Task details »
Where the listing below has a line with "M 1051,535 L", write out exactly that line and every line after it, stopping after the line with "M 595,808 L 596,830 L 578,831 L 577,809 Z".

Data »
::::::::::
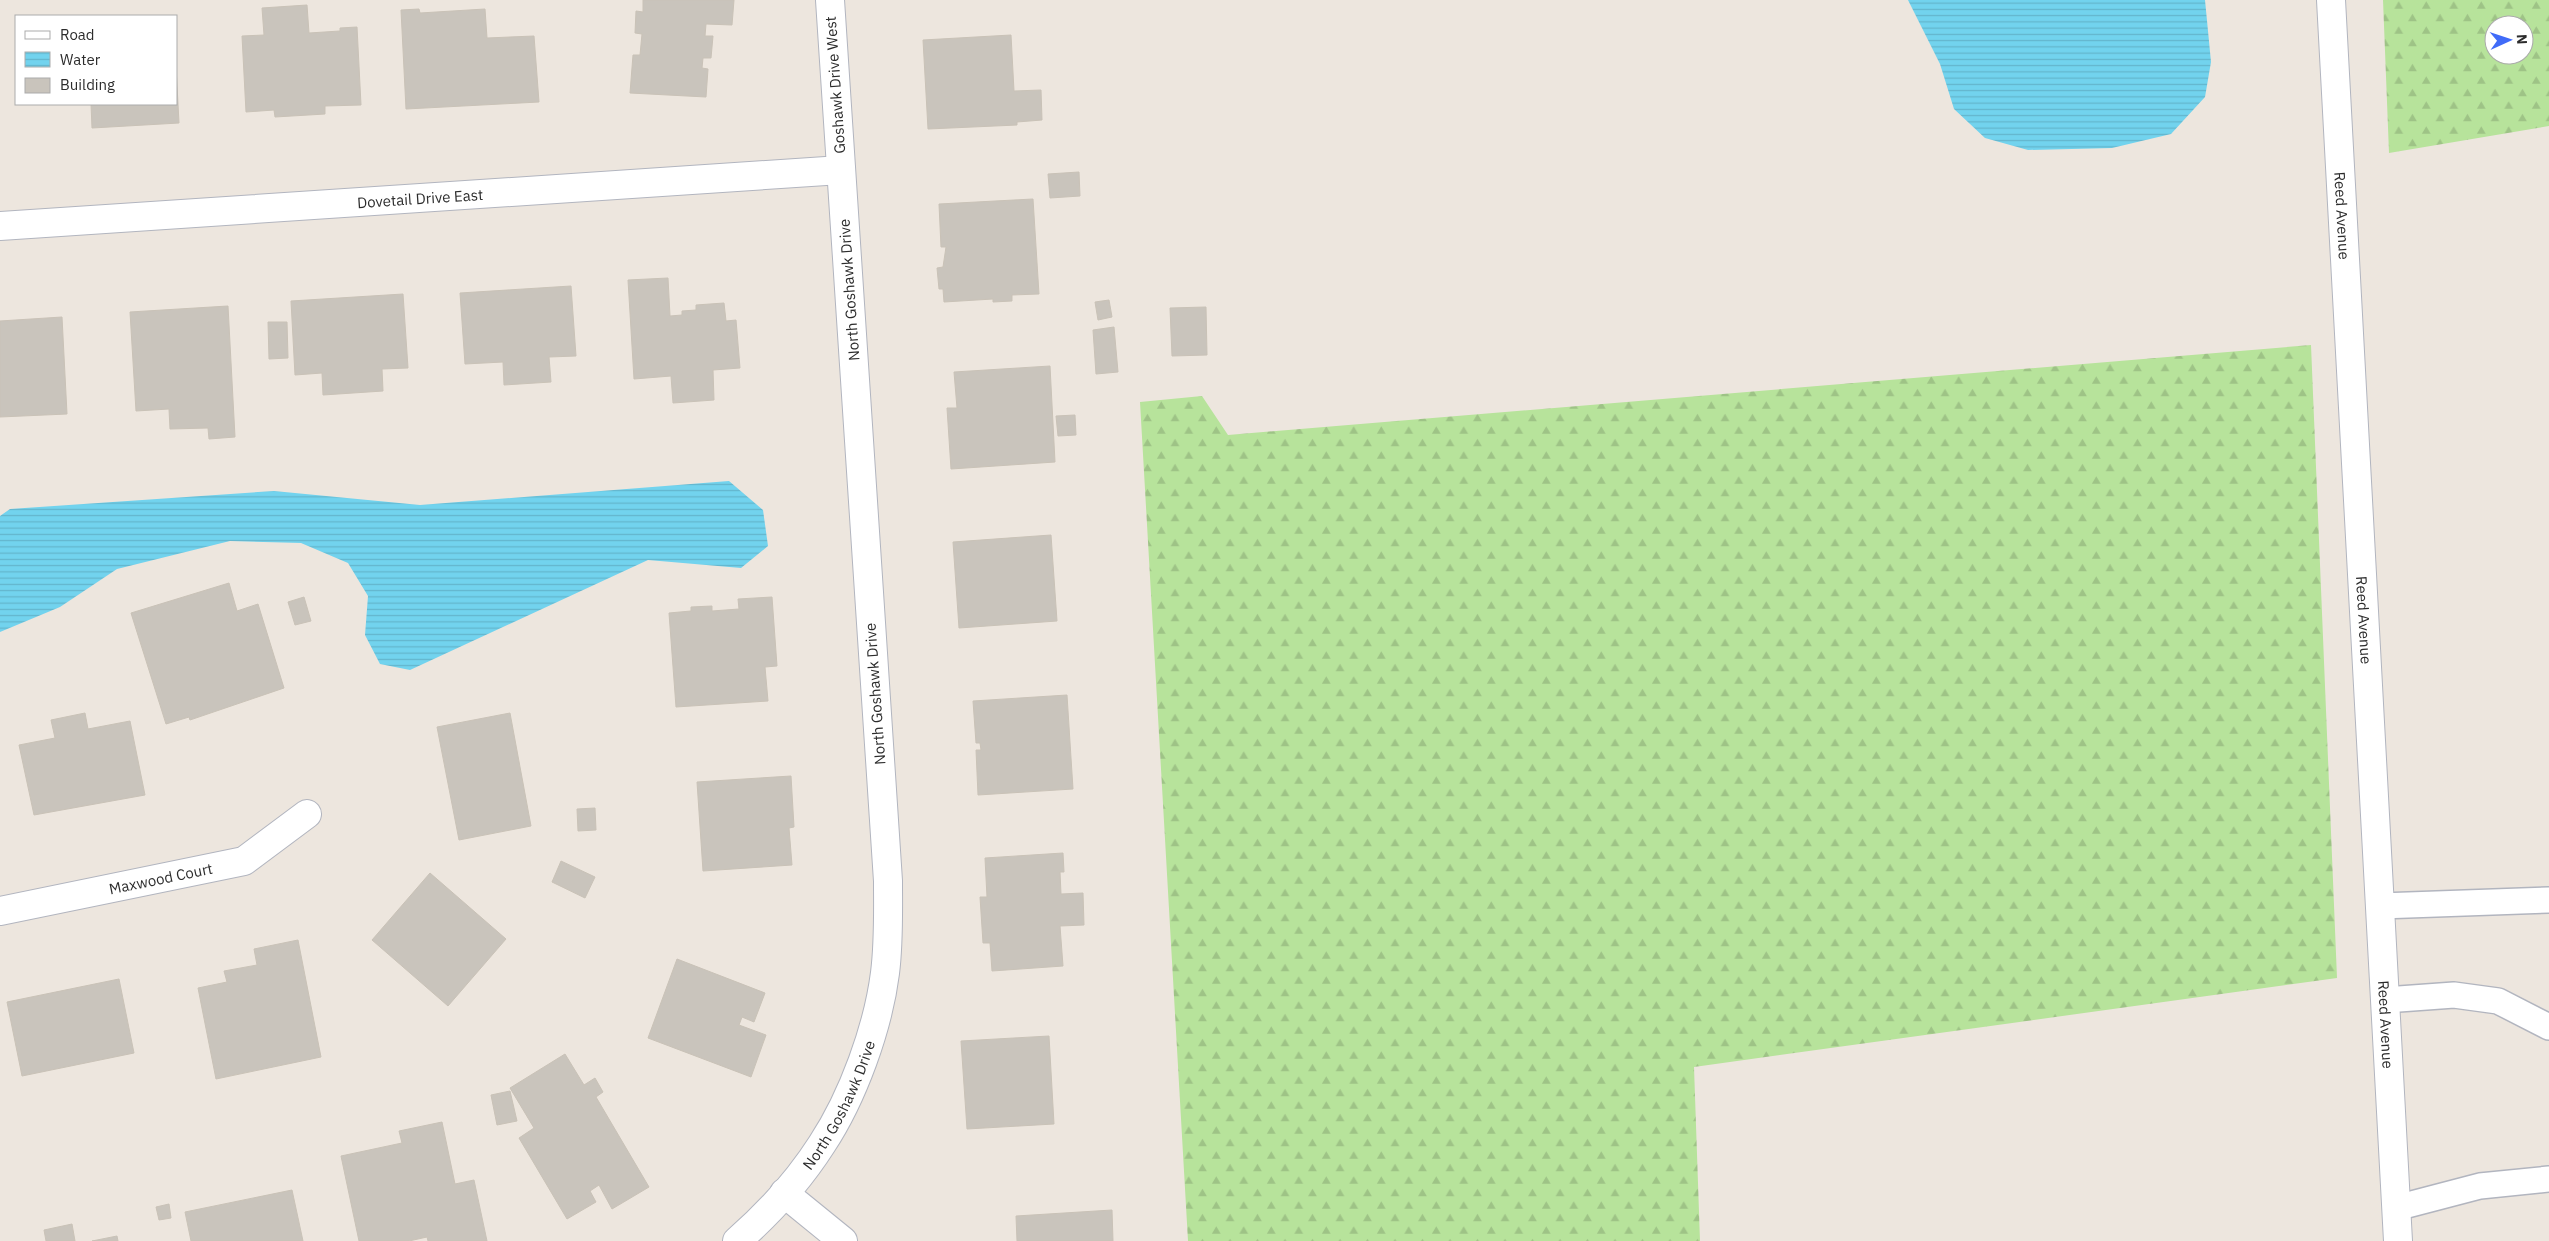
<svg xmlns="http://www.w3.org/2000/svg" width="2549" height="1241" viewBox="0 0 2549 1241" font-family="'IBM Plex Sans',sans-serif">
  <style>
    .forest { fill: url(#forest-firs); fill-rule: evenodd }
    .water { fill: url(#water-rules) }
    .building { fill: #c9c4bc; stroke: #c9c2b7 }
    .lines { fill: none; stroke-linecap: round; stroke-linejoin: round }
    .service-casing { stroke: #b2b5bf; stroke-width: 28 }
    .minor-casing { stroke: #b2b5bf; stroke-width: 30 }
    .service { stroke: #fff; stroke-width: 25 }
    .minor { stroke: #fff; stroke-width: 28 }
    .labels { text-anchor: middle; dominant-baseline: central; stroke-width: 5; stroke-linejoin: round; paint-order: stroke }
    .street-label { font-size: 15px; fill: #2c2c2c; stroke: #fff }
  </style>
  <defs>
    <pattern id="forest-firs" width="22" height="20" patternUnits="userSpaceOnUse" patternTransform="scale(1.25)"><rect width="22" height="20" fill="#b7e39b"/><path d="M5 1l3.5 6h-7zM16 11l3.5 6h-7z" fill="#9ec386"/></pattern>
    <pattern id="water-rules" width="6" height="5" patternUnits="userSpaceOnUse" patternTransform="scale(1.25)"><rect width="6" height="5" fill="#72d3ee"/><path d="M0 2.5h6" fill="none" stroke="#63b5cc"/></pattern>
  </defs>
  <rect width="100%" height="100%" fill="#ede6de"/>
  <path class="forest" d="M 2383,0 L 2549,0 L 2549,126 L 2389,153 ZM 2494,25 L 2524,25 L 2524,55 L 2494,55 Z
    M 2311,345 L 2337,978 L 1694,1067 L 1700,1241 L 1188,1241 L 1140,402 L 1202,396 L 1228,435 Z"/>
  <path class="water" d="M 1908,0 L 2205,0 L 2211,62 L 2205,97 L 2171,134 L 2112,148 L 2028,150 L 1985,138 L 1954,109 L 1940,64 Z
    M 729,481 L 763,510 L 768,546 L 741,568 L 648,560 L 410,670 L 380,664 L 365,635 L 368,596 L 348,563 L 301,543 L 230,541 L 117,569 L 60,607 L 0,632 L 0,516 L 10,509 L 274,491 L 420,505 Z"/>
  <path class="building" d="M 643,0 L 734,0 L 732,25 L 706,24 L 705,36 L 713,36 L 711,58 L 703,58 L 702,68 L 708,69 L 706,97 L 630,93 L 633,55 L 640,55 L 642,34 L 635,33 L 636,11 L 643,12 Z
    M 307,5 L 309,33 L 340,31 L 340,28 L 357,27 L 361,105 L 325,106 L 325,114 L 275,117 L 274,110 L 246,112 L 242,36 L 264,35 L 262,8 Z
    M 419,9 L 420,13 L 485,9 L 487,38 L 534,36 L 539,102 L 406,109 L 401,10 Z
    M 1011,35 L 1014,91 L 1041,90 L 1042,120 L 1017,122 L 1017,125 L 928,129 L 923,40 Z
    M 176,66 L 179,123 L 92,128 L 91,104 L 176,104 Z
    M 1079,172 L 1080,196 L 1050,198 L 1048,174 Z
    M 1033,199 L 1039,294 L 1012,295 L 1012,301 L 993,302 L 993,299 L 944,302 L 943,289 L 939,289 L 937,268 L 943,267 L 946,247 L 941,247 L 939,204 Z
    M 668,278 L 670,316 L 682,315 L 682,311 L 696,310 L 696,305 L 724,303 L 726,321 L 736,320 L 740,368 L 713,370 L 714,400 L 673,403 L 671,376 L 634,379 L 628,280 Z
    M 571,286 L 576,356 L 549,357 L 551,382 L 504,385 L 503,362 L 465,364 L 460,293 Z
    M 403,294 L 408,368 L 382,369 L 383,391 L 323,395 L 322,373 L 295,375 L 291,301 Z
    M 1109,300 L 1112,317 L 1098,320 L 1095,302 Z
    M 228,306 L 235,437 L 209,439 L 208,428 L 170,429 L 169,409 L 136,411 L 130,312 Z
    M 1206,307 L 1207,355 L 1172,356 L 1170,308 Z
    M 62,317 L 67,414 L 0,417 L 0,321 Z
    M 268,322 L 287,322 L 288,358 L 269,359 Z
    M 1114,327 L 1118,372 L 1096,374 L 1093,330 Z
    M 1050,366 L 1055,462 L 951,469 L 947,408 L 957,408 L 954,372 Z
    M 1075,415 L 1076,435 L 1058,436 L 1056,416 Z
    M 1051,535 L 1057,621 L 959,628 L 953,542 Z
    M 229,583 L 237,611 L 258,604 L 284,688 L 190,720 L 189,717 L 166,724 L 131,613 Z
    M 304,597 L 311,621 L 295,625 L 288,602 Z
    M 772,597 L 777,666 L 765,667 L 768,701 L 676,707 L 669,613 L 691,611 L 691,607 L 712,606 L 712,611 L 739,609 L 738,599 Z
    M 1067,695 L 1073,789 L 978,795 L 976,750 L 981,750 L 980,743 L 976,743 L 973,701 Z
    M 85,713 L 88,729 L 130,721 L 145,795 L 34,815 L 19,745 L 55,738 L 51,720 Z
    M 510,713 L 531,826 L 459,840 L 437,727 Z
    M 791,776 L 794,827 L 789,828 L 792,865 L 703,871 L 697,782 Z
    M 595,808 L 596,830 L 578,831 L 577,809 Z
    M 1063,853 L 1064,872 L 1060,872 L 1061,894 L 1083,893 L 1084,925 L 1060,926 L 1063,966 L 992,971 L 990,943 L 983,943 L 980,897 L 987,897 L 985,858 Z
    M 561,861 L 595,877 L 585,898 L 552,882 Z
    M 430,873 L 506,939 L 448,1006 L 372,940 Z
    M 298,940 L 321,1057 L 216,1079 L 198,988 L 227,982 L 224,971 L 257,965 L 254,949 Z
    M 677,959 L 765,993 L 754,1022 L 742,1017 L 739,1025 L 766,1035 L 751,1077 L 648,1038 Z
    M 119,979 L 134,1053 L 22,1076 L 7,1002 Z
    M 1049,1036 L 1054,1124 L 967,1129 L 961,1041 Z
    M 565,1054 L 584,1085 L 595,1078 L 603,1092 L 596,1097 L 649,1187 L 612,1209 L 599,1185 L 590,1191 L 596,1202 L 567,1219 L 519,1138 L 534,1128 L 510,1088 Z
    M 510,1091 L 517,1121 L 497,1125 L 491,1095 Z
    M 442,1122 L 455,1184 L 474,1180 L 487,1241 L 428,1241 L 427,1237 L 409,1241 L 359,1241 L 341,1156 L 402,1143 L 399,1131 Z
    M 292,1190 L 303,1241 L 191,1241 L 185,1212 Z
    M 169,1204 L 171,1218 L 159,1220 L 156,1207 Z
    M 1112,1210 L 1113,1241 L 1017,1241 L 1016,1216 Z
    M 72,1224 L 75,1241 L 46,1241 L 44,1230 Z
    M 117,1236 L 118,1241 L 92,1241 Z"/>
  <g class="lines">
    <defs>
      <path id="service" d="M 2380,906 L 2549,900
        M 2385,1000 L 2454,995 L 2498,1001 L 2549,1027
        M 2396,1208 L 2480,1186 L 2549,1179"/>
      <g id="minor">
        <path id="s1" d="M 2331,0 L 2398,1241"/>
        <path id="s2" d="M 0,226 L 841,170"/>
        <path id="s3" d="M 0,911 L 244,861 L 307,814"/>
        <path d="M 784,1193 L 843,1241"/>
        <path id="s4" d="M 737,1241 C 769,1213 799,1180 822,1144 C 853,1097 878,1028 885,973 C 889,942 888,911 888,881 L 830,0"/>
      </g>
    </defs>
    <use href="#service" class="service-casing"/>
    <use href="#minor" class="minor-casing"/>
    <use href="#service" class="service"/>
    <use href="#minor" class="minor"/>
  </g>
  <g class="labels">
    <g class="street-label">
      <text transform="translate(835 85) rotate(-94)">Goshawk Drive West</text>
      <text stroke="none"><textPath href="#s2" startOffset="421">Dovetail Drive East</textPath></text>
      <text stroke="none"><textPath href="#s1" startOffset="216">Reed Avenue</textPath></text>
      <text transform="translate(849 290) rotate(-94)">North Goshawk Drive</text>
      <text stroke="none"><textPath href="#s1" startOffset="621">Reed Avenue</textPath></text>
      <text transform="translate(875 694) rotate(-94)">North Goshawk Drive</text>
      <text stroke="none"><textPath href="#s3" startOffset="164">Maxwood Court</textPath></text>
      <text stroke="none"><textPath href="#s1" startOffset="1026">Reed Avenue</textPath></text>
      <text stroke="none"><textPath href="#s4" startOffset="172">North Goshawk Drive</textPath></text>
    </g>
  </g>
  <rect x="15" y="15" width="162" height="90" fill="#ffffff" stroke="#ababab"/>
  <rect x="25" y="31" width="25" height="8" fill="#ffffff" stroke="#ababab"/>
  <text x="60" y="40" font-size="15" fill="#2c2c2c">Road</text>
  <rect x="25" y="52" width="25" height="15" fill="url(#water-rules)" stroke="#ababab"/>
  <text x="60" y="65" font-size="15" fill="#2c2c2c">Water</text>
  <rect x="25" y="78" width="25" height="15" fill="#c9c4bc" stroke="#ababab"/>
  <text x="60" y="90" font-size="15" fill="#2c2c2c">Building</text>
  <g transform="translate(2509 40) rotate(87)"><circle r="24" fill="#ffffff" stroke="#ababab"/>
  <path d="M0-4L9 19L0 12L-9 19Z" fill="#406bf8"/>
  <text y="-8" font-size="14" font-weight="bold" text-anchor="middle" fill="#2c2c2c">N</text>
  </g>
</svg>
::::::::::
Exercise solution »
    M 1051,535 L 1057,621 L 959,628 L 953,542 Z
    M 229,583 L 237,611 L 258,604 L 284,688 L 190,720 L 189,717 L 166,724 L 131,613 Z
    M 304,597 L 311,621 L 295,625 L 288,602 Z
    M 772,597 L 777,666 L 765,667 L 768,701 L 676,707 L 669,613 L 691,611 L 691,607 L 712,606 L 712,611 L 739,609 L 738,599 Z
    M 1067,695 L 1073,789 L 978,795 L 976,750 L 981,750 L 980,743 L 976,743 L 973,701 Z
    M 85,713 L 88,729 L 130,721 L 145,795 L 34,815 L 19,745 L 55,738 L 51,720 Z
    M 510,713 L 531,826 L 459,840 L 437,727 Z
    M 791,776 L 794,827 L 789,828 L 792,865 L 703,871 L 697,782 Z
    M 595,808 L 596,830 L 578,831 L 577,809 Z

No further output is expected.